The example_core dataset includes a small synthetic block that supports a bounded GPCM fit. This example uses compact quadrature and iteration settings to keep optional local execution short; for final evidence, rerun with the package default or a higher quadrature setting and a larger recovery design.

library(mfrmr)
toy <- load_mfrmr_data("example_core")

fit_gpcm <- fit_mfrm(
  data = toy,
  person = "Person",
  facets = c("Rater", "Criterion"),
  step_facet = "Criterion",
  score = "Score",
  model = "GPCM",
  method = "MML",
  quad_points = 7,
  maxit = 20
)

summary(fit_gpcm)

diag_gpcm <- diagnose_mfrm(fit_gpcm)
summary(diag_gpcm)

info <- compute_information(fit_gpcm)
plot_information(info)

rec_gpcm <- evaluate_mfrm_recovery(
  sim_spec = build_mfrm_sim_spec(
    n_person = 30,
    n_rater = 3,
    n_criterion = 4,
    raters_per_person = 2,
    model = "GPCM",
    step_facet = "Criterion",
    slope_facet = "Criterion",
    slopes = c(0.8, 1.0, 1.15, 1.05)
  ),
  reps = 10,
  model = "GPCM",
  fit_method = "MML",
  quad_points = 7,
  maxit = 20,
  include_diagnostics = TRUE,
  diagnostic_fit_df_method = "both",
  seed = 1
)
review_gpcm <- assess_mfrm_recovery(
  rec_gpcm,
  max_rmse = c(facet = 0.5, step = 0.5, slope = 0.25),
  max_abs_bias = c(default = 0.25)
)

summary(review_gpcm)$overview
summary(review_gpcm)$reading_order
review_gpcm$condition_reporting_notes[, c(
  "ConditionArea", "ReportingAttention", "ConditionFinding"
)]
review_gpcm$condition_review[, c(
  "Model", "GPCMSlopeRegime", "StressLevel", "ScoreSupportStatus"
)]
review_gpcm$diagnostic_reporting_notes[, c(
  "Facet", "ReportingAttention", "DiagnosticFinding"
)]
summary(review_gpcm)$diagnostic_review
plot(review_gpcm, type = "status")
plot(review_gpcm, type = "metrics", metric = "rmse")
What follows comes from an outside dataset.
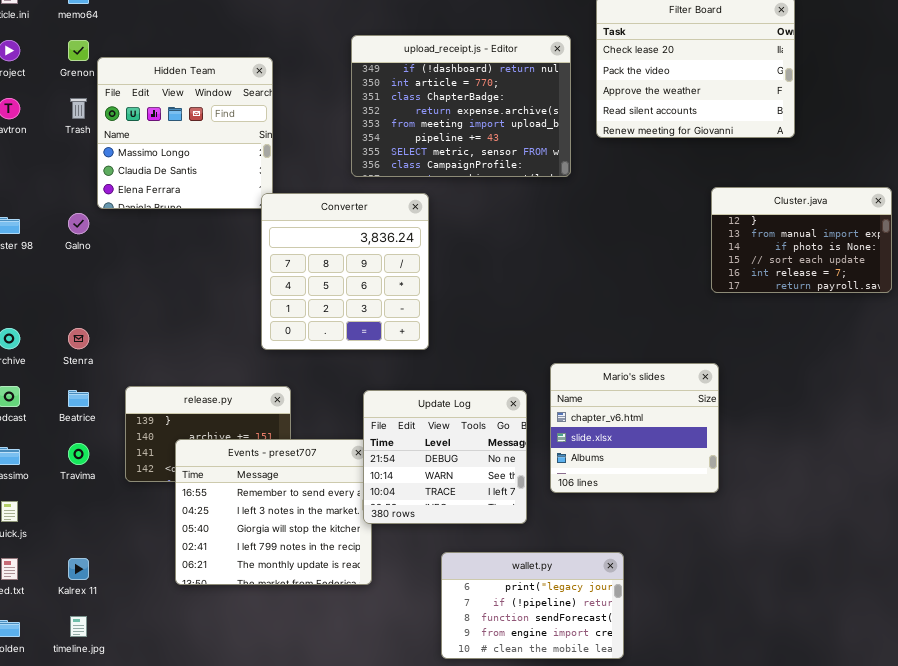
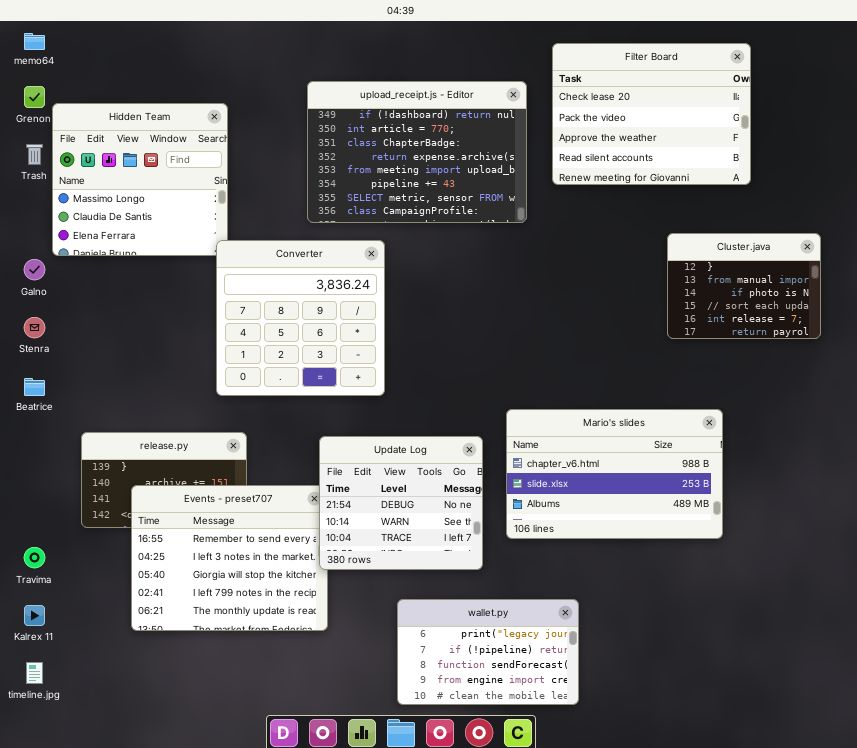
Cluster.java: [711,187,892,293] -> [667,233,821,339], resized
Stenra: [68,328,89,349] -> [24,317,45,338], moved
Mario's slides: [550,363,719,493] -> [506,409,723,539], resized
Beatrice: [68,390,89,407] -> [24,378,45,396], moved
Travima: [68,443,89,465] -> [24,547,45,568], moved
# For a release-scale smoke read:
# source(system.file("validation", "recovery-validation.R", package = "mfrmr"))
# validation <- mfrmr_run_recovery_validation(
#   case_ids = c("gpcm_slope_profile", "gpcm_high_dispersion_sparse"),
#   quick = TRUE,
#   verbose = FALSE
# )
# validation_summary <- summary(validation)
# validation_summary$reading_order
# validation_summary$topline_release_decision
# validation_summary$condition_reporting_notes
# validation_summary$condition_summary
# validation_summary$diagnostic_reporting_notes
# build_summary_table_bundle(validation_summary)$tables$reading_order
# build_summary_table_bundle(validation_summary)$tables$domain_decision_table

The fit, summary, residual diagnostics, information, recovery, fair-average, and conditional bias-screening helpers all run under GPCM with the caveats listed above. Trying build_apa_outputs(fit_gpcm) raises an explicit message pointing back at gpcm_capability_matrix() rather than producing a partial output.

Roadmap

The boundary above is a release-scope statement, not a permanent design choice. Score-side semantics for free-discrimination polytomous models are on the roadmap for a future release. Until then, the matrix returned by gpcm_capability_matrix() is the binding contract.